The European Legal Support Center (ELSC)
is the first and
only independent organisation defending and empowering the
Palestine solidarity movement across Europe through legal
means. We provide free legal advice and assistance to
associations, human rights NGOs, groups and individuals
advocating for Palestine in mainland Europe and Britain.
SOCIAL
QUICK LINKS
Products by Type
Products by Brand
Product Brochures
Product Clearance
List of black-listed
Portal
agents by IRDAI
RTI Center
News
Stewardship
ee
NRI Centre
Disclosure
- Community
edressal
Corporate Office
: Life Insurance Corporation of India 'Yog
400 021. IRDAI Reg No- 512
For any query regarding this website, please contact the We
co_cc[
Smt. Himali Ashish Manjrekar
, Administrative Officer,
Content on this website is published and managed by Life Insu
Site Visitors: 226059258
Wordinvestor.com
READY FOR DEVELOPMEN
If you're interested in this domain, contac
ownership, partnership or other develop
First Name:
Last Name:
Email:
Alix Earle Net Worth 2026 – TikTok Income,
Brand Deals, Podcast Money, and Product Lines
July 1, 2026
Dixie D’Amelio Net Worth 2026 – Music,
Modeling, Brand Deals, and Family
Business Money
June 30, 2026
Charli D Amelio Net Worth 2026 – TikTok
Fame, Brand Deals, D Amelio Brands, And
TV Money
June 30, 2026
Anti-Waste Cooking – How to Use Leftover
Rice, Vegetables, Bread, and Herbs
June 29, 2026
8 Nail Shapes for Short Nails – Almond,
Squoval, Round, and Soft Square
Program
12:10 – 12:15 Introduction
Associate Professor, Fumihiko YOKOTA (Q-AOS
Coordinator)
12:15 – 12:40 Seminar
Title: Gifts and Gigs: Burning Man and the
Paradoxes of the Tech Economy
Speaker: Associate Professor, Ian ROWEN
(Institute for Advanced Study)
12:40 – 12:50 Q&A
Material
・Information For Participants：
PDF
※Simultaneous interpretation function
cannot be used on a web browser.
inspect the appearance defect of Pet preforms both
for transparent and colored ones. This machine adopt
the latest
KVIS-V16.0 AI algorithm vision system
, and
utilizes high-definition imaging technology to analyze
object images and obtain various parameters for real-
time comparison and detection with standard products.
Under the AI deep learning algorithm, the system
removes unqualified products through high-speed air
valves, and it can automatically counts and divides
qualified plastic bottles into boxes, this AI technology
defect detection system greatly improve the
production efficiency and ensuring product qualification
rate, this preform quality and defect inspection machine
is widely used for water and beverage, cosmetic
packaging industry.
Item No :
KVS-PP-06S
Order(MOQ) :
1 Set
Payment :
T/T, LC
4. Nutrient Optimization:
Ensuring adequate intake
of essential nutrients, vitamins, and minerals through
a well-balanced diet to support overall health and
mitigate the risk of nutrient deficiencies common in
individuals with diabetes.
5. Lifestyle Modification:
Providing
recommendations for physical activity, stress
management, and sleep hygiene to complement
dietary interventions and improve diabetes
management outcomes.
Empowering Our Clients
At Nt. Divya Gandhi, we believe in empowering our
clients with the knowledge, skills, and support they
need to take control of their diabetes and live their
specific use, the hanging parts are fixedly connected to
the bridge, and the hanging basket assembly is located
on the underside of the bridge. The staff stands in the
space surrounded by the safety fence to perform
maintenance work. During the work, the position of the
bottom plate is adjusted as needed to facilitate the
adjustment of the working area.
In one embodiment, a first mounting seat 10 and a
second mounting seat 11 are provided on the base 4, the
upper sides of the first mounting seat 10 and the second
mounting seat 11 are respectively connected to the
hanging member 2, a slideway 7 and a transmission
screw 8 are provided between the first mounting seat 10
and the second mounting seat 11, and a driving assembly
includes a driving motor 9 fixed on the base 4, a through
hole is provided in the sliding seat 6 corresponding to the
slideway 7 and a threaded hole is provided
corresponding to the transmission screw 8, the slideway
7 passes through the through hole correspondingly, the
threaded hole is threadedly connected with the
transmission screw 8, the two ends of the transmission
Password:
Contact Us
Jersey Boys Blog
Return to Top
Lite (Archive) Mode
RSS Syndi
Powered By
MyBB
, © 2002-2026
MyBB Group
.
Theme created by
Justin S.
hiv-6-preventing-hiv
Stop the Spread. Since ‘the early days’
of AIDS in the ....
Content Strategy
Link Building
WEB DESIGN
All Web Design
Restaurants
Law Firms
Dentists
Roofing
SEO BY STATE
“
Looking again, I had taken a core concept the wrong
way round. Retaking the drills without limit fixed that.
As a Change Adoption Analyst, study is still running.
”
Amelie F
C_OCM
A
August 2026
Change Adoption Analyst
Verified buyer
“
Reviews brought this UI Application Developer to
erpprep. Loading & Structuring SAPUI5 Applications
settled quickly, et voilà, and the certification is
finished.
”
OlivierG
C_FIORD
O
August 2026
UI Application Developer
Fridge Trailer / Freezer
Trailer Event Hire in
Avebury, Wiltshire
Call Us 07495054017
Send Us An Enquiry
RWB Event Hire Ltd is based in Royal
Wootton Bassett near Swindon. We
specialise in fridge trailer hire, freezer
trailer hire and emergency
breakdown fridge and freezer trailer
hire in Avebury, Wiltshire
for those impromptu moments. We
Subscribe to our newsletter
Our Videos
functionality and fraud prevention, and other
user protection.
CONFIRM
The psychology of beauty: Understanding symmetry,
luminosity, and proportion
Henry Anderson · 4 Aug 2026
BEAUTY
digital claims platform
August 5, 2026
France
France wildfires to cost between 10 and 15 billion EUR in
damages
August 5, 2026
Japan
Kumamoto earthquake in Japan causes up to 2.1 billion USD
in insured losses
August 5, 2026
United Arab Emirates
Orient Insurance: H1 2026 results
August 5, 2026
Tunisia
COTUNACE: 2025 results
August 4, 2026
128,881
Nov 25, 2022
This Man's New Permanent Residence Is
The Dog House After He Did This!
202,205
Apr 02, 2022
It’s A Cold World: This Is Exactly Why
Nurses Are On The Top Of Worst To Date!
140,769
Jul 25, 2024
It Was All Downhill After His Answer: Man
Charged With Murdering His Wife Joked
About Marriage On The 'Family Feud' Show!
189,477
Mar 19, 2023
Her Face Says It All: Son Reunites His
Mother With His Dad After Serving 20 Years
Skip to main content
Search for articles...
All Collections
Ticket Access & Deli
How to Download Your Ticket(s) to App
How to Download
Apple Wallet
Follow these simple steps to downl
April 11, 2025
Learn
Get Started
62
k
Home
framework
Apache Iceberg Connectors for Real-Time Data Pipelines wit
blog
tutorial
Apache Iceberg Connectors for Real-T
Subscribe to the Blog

:: Instructions to follow ::
Give every line of text in the data above as a JSON list of strings, one string per line, with blank lines left out.

:: Answer ::
[
  "The European Legal Support Center (ELSC)",
  "is the first and",
  "only independent organisation defending and empowering the",
  "Palestine solidarity movement across Europe through legal",
  "means. We provide free legal advice and assistance to",
  "associations, human rights NGOs, groups and individuals",
  "advocating for Palestine in mainland Europe and Britain.",
  "SOCIAL",
  "QUICK LINKS",
  "Products by Type",
  "Products by Brand",
  "Product Brochures",
  "Product Clearance",
  "List of black-listed",
  "Portal",
  "agents by IRDAI",
  "RTI Center",
  "News",
  "Stewardship",
  "ee",
  "NRI Centre",
  "Disclosure",
  "- Community",
  "edressal",
  "Corporate Office",
  ": Life Insurance Corporation of India 'Yog",
  "400 021. IRDAI Reg No- 512",
  "For any query regarding this website, please contact the We",
  "co_cc[",
  "Smt. Himali Ashish Manjrekar",
  ", Administrative Officer,",
  "Content on this website is published and managed by Life Insu",
  "Site Visitors: 226059258",
  "Wordinvestor.com",
  "READY FOR DEVELOPMEN",
  "If you're interested in this domain, contac",
  "ownership, partnership or other develop",
  "First Name:",
  "Last Name:",
  "Email:",
  "Alix Earle Net Worth 2026 – TikTok Income,",
  "Brand Deals, Podcast Money, and Product Lines",
  "July 1, 2026",
  "Dixie D’Amelio Net Worth 2026 – Music,",
  "Modeling, Brand Deals, and Family",
  "Business Money",
  "June 30, 2026",
  "Charli D Amelio Net Worth 2026 – TikTok",
  "Fame, Brand Deals, D Amelio Brands, And",
  "TV Money",
  "June 30, 2026",
  "Anti-Waste Cooking – How to Use Leftover",
  "Rice, Vegetables, Bread, and Herbs",
  "June 29, 2026",
  "8 Nail Shapes for Short Nails – Almond,",
  "Squoval, Round, and Soft Square",
  "Program",
  "12:10 – 12:15 Introduction",
  "Associate Professor, Fumihiko YOKOTA (Q-AOS",
  "Coordinator)",
  "12:15 – 12:40 Seminar",
  "Title: Gifts and Gigs: Burning Man and the",
  "Paradoxes of the Tech Economy",
  "Speaker: Associate Professor, Ian ROWEN",
  "(Institute for Advanced Study)",
  "12:40 – 12:50 Q&A",
  "Material",
  "・Information For Participants：",
  "PDF",
  "※Simultaneous interpretation function",
  "cannot be used on a web browser.",
  "inspect the appearance defect of Pet preforms both",
  "for transparent and colored ones. This machine adopt",
  "the latest",
  "KVIS-V16.0 AI algorithm vision system",
  ", and",
  "utilizes high-definition imaging technology to analyze",
  "object images and obtain various parameters for real-",
  "time comparison and detection with standard products.",
  "Under the AI deep learning algorithm, the system",
  "removes unqualified products through high-speed air",
  "valves, and it can automatically counts and divides",
  "qualified plastic bottles into boxes, this AI technology",
  "defect detection system greatly improve the",
  "production efficiency and ensuring product qualification",
  "rate, this preform quality and defect inspection machine",
  "is widely used for water and beverage, cosmetic",
  "packaging industry.",
  "Item No :",
  "KVS-PP-06S",
  "Order(MOQ) :",
  "1 Set",
  "Payment :",
  "T/T, LC",
  "4. Nutrient Optimization:",
  "Ensuring adequate intake",
  "of essential nutrients, vitamins, and minerals through",
  "a well-balanced diet to support overall health and",
  "mitigate the risk of nutrient deficiencies common in",
  "individuals with diabetes.",
  "5. Lifestyle Modification:",
  "Providing",
  "recommendations for physical activity, stress",
  "management, and sleep hygiene to complement",
  "dietary interventions and improve diabetes",
  "management outcomes.",
  "Empowering Our Clients",
  "At Nt. Divya Gandhi, we believe in empowering our",
  "clients with the knowledge, skills, and support they",
  "need to take control of their diabetes and live their",
  "specific use, the hanging parts are fixedly connected to",
  "the bridge, and the hanging basket assembly is located",
  "on the underside of the bridge. The staff stands in the",
  "space surrounded by the safety fence to perform",
  "maintenance work. During the work, the position of the",
  "bottom plate is adjusted as needed to facilitate the",
  "adjustment of the working area.",
  "In one embodiment, a first mounting seat 10 and a",
  "second mounting seat 11 are provided on the base 4, the",
  "upper sides of the first mounting seat 10 and the second",
  "mounting seat 11 are respectively connected to the",
  "hanging member 2, a slideway 7 and a transmission",
  "screw 8 are provided between the first mounting seat 10",
  "and the second mounting seat 11, and a driving assembly",
  "includes a driving motor 9 fixed on the base 4, a through",
  "hole is provided in the sliding seat 6 corresponding to the",
  "slideway 7 and a threaded hole is provided",
  "corresponding to the transmission screw 8, the slideway",
  "7 passes through the through hole correspondingly, the",
  "threaded hole is threadedly connected with the",
  "transmission screw 8, the two ends of the transmission",
  "Password:",
  "Contact Us",
  "Jersey Boys Blog",
  "Return to Top",
  "Lite (Archive) Mode",
  "RSS Syndi",
  "Powered By",
  "MyBB",
  ", © 2002-2026",
  "MyBB Group",
  ".",
  "Theme created by",
  "Justin S.",
  "hiv-6-preventing-hiv",
  "Stop the Spread. Since ‘the early days’",
  "of AIDS in the ....",
  "Content Strategy",
  "Link Building",
  "WEB DESIGN",
  "All Web Design",
  "Restaurants",
  "Law Firms",
  "Dentists",
  "Roofing",
  "SEO BY STATE",
  "“",
  "Looking again, I had taken a core concept the wrong",
  "way round. Retaking the drills without limit fixed that.",
  "As a Change Adoption Analyst, study is still running.",
  "”",
  "Amelie F",
  "C_OCM",
  "A",
  "August 2026",
  "Change Adoption Analyst",
  "Verified buyer",
  "“",
  "Reviews brought this UI Application Developer to",
  "erpprep. Loading & Structuring SAPUI5 Applications",
  "settled quickly, et voilà, and the certification is",
  "finished.",
  "”",
  "OlivierG",
  "C_FIORD",
  "O",
  "August 2026",
  "UI Application Developer",
  "Fridge Trailer / Freezer",
  "Trailer Event Hire in",
  "Avebury, Wiltshire",
  "Call Us 07495054017",
  "Send Us An Enquiry",
  "RWB Event Hire Ltd is based in Royal",
  "Wootton Bassett near Swindon. We",
  "specialise in fridge trailer hire, freezer",
  "trailer hire and emergency",
  "breakdown fridge and freezer trailer",
  "hire in Avebury, Wiltshire",
  "for those impromptu moments. We",
  "Subscribe to our newsletter",
  "Our Videos",
  "functionality and fraud prevention, and other",
  "user protection.",
  "CONFIRM",
  "The psychology of beauty: Understanding symmetry,",
  "luminosity, and proportion",
  "Henry Anderson · 4 Aug 2026",
  "BEAUTY",
  "digital claims platform",
  "August 5, 2026",
  "France",
  "France wildfires to cost between 10 and 15 billion EUR in",
  "damages",
  "August 5, 2026",
  "Japan",
  "Kumamoto earthquake in Japan causes up to 2.1 billion USD",
  "in insured losses",
  "August 5, 2026",
  "United Arab Emirates",
  "Orient Insurance: H1 2026 results",
  "August 5, 2026",
  "Tunisia",
  "COTUNACE: 2025 results",
  "August 4, 2026",
  "128,881",
  "Nov 25, 2022",
  "This Man's New Permanent Residence Is",
  "The Dog House After He Did This!",
  "202,205",
  "Apr 02, 2022",
  "It’s A Cold World: This Is Exactly Why",
  "Nurses Are On The Top Of Worst To Date!",
  "140,769",
  "Jul 25, 2024",
  "It Was All Downhill After His Answer: Man",
  "Charged With Murdering His Wife Joked",
  "About Marriage On The 'Family Feud' Show!",
  "189,477",
  "Mar 19, 2023",
  "Her Face Says It All: Son Reunites His",
  "Mother With His Dad After Serving 20 Years",
  "Skip to main content",
  "Search for articles...",
  "All Collections",
  "Ticket Access & Deli",
  "How to Download Your Ticket(s) to App",
  "How to Download",
  "Apple Wallet",
  "Follow these simple steps to downl",
  "April 11, 2025",
  "Learn",
  "Get Started",
  "62",
  "k",
  "Home",
  "framework",
  "Apache Iceberg Connectors for Real-Time Data Pipelines wit",
  "blog",
  "tutorial",
  "Apache Iceberg Connectors for Real-T",
  "Subscribe to the Blog"
]